Stretch C'mon STRETCH


I've been reading Wayne Dyer's "Change Your Thoughts, Change Your Life," for quite a while now. It's one of those books I try to read a passage from daily but sometimes that ends up being more like weekly or bi-weekly. I picked it up today and the passage was an aha moment for me. It was called, "Living By Bending," and the last line of the verse was, "The hard and stiff will be broken; the soft and supple will prevail."

This was so profound to me because as laid back as I may seem I'm not very flexible. I don't do things at the last minute, I plan my steps to a T in my head or on paper before acting. By the time I do something for real, I've already replayed it 7000 times in my head. I've become so adept a that skill, it happens very quickly and seems as if I'm acting spontaneously - I am not. Physically I'm not that flexible either. I do yoga, but my favorite style focuses more on the breath than the poses. I did study Iyengar which is ALL about the poses, but I responded it to the style because it is all about doing the poses correctly. You learn the pose and do it until you perfect it (that speaks to my perfectionist nature and not my desire to be more flexible). I do recall every class I've ever taken the instructor told me I'm too tight in the hips - the body part that exposes inflexibility.

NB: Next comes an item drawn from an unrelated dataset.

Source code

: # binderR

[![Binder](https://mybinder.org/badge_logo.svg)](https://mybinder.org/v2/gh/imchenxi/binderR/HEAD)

Dyer gave the example of palm trees in hurricane force winds - they appear weak because they sway entirely to their side in the face of the wind. The reality is that "weakness" is their strength because the trees are so flexible they are able to bounce back into place once the winds subside. The mightiest oak can not bend that way without snapping and breaking. I tend to think that when I'm not being flexible that I'm being stronger. In reality, I'm being stubborn and stagnate. I want to be more fluid, more flexible, more go with the flow. So its time to get my stretch on - literally and figuratively. Physically, I think its time I give yoga another go. Emotionally, I think it's time to really examine the places I feel stuck and see if it is because I have been being fixed in my thought pattern regarding it.

Time to stttttttttrrrrrrrrrrreeeeeeeeeettttttttttccccccccccchhhhhhhhhhhhhh!